Qualid Filsde Mohamed Chine,Servet Günerigök
16 Novembre 2018•Mise à jour: 17 Novembre 2018
AA/ Washington
Le journal américain «The Washington Post » a considéré, jeudi, que les dernières déclarations de Riyad sur l'assassinat du journaliste Jamal Khashoggi, sont « choquantes dans leur audace ».
Le Royaume avait précédemment déclaré que Khashoggi a été tué dans le cadre d'une opération "préméditée", puis reconnu qu'il a été tué après son entrée au consulat d'Arabie saoudite à Istanbul par une équipe de choc chargée de le renvoyer en Arabie saoudite.
Le bureau du procureur en chef saoudien a déclaré que 11 suspects ont été inculpés précisant que cinq d'entre eux sont passibles de la peine de mort.
Le bureau a écarté la thèse selon laquelle le prince héritier saoudien Mohammed bin Salman et de ses deux collaborateurs auraient ordonné l'opération.
Dans un communiqué, le procureur général saoudien Shalaan al-Shalaan a déclaré qu'une opération a été ordonnée pour persuader Khashoggi ou de le forcer à retourner en Arabie saoudite.
Ahmed al-Assiri, ancien chef adjoint des services de renseignement, a ordonné le retour de Khashoggi le 29 septembre, un jour après la première visite du journaliste au siège du consulat.
Selon le procureur, c'est al-Assiri qui a formé une équipe de 15 membres. Il a contacté un expert en criminalistique en vue d’éliminer des preuves de la scène du crime, en cas d’usage de a force.
"Après avoir inspecté le consulat, le chef de l'équipe a conclu qu'il ne serait pas possible d’évacuer la victime par la force (...). Le chef de l'équipe a donc décidé de l'assassiner", a déclaré le procureur.
Pour sa part, le «Washington Post» a déclaré à ce sujet : "En proposant cette version incroyable, le régime saoudien défie toutes les personnes, y compris les membres dirigeants du Congrès américain, qui ont appelé à établir les responsabilités".

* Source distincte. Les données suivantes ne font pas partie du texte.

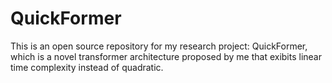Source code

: # QuickFormer

This is an open source repository for my research project: QuickFormer, which is a novel transformer architecture proposed by me that exibits linear time complexity instead of quadratic.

Washington a imposé des sanctions à 17 individus impliqués dans le meurtre, mais la commission a déclaré que ni le prince héritier ni les plus hauts responsables des services de renseignement de Riyad ne figuraient parmi eux.
Selon le journal américain, la nouvelle version saoudienne indique que l'opération a été ordonnée par le chef des services de renseignements de l'époque, Ahmed al-Assiri, et conseillée par Saoud al-Qahtani, un propagandiste de la cour, qui serait proche de bin Salman.
Riyad n’a pas déclaré que les deux collaborateurs étaient complices dans la décision de tuer Khashoggi, mais a souligné qu’ils ont été trompés par leur équipe qui leur aurait indiqué que le journaliste aurait quitté le consulat vivant.
"Cela n'explique pas une partie de l'enregistrement audio rapportée par le New York Times, dans laquelle Maher Mutreb, un proche collaborateur du prince héritier, charge lors d’un entretien téléphonique, un responsable de dire à son patron "que la mission a été accomplie", souligne le Washington Post.
Les responsables américains du renseignement estiment que le "patron" est "quasi certainement le prince Mohammed".
En outre, le journal a exhorté le Congrès à ne pas laisser "cette parodie" se poursuivre.
"Il devrait suspendre toutes les ventes militaires et la coopération avec l'Arabie saoudite jusqu'à ce qu'une enquête internationale crédible sur le meurtre de Khashoggi soit achevée", a ajouté le quotidien.
Cette version n’est qu’un exemple supplémentaire du comportement arrogant et téméraire de Mohammed bin Salman, a considéré le « Washington Post ».
"Les vrais assassins de Jamal Khashoggi doivent être nommés et punis", a conclu le journal américain.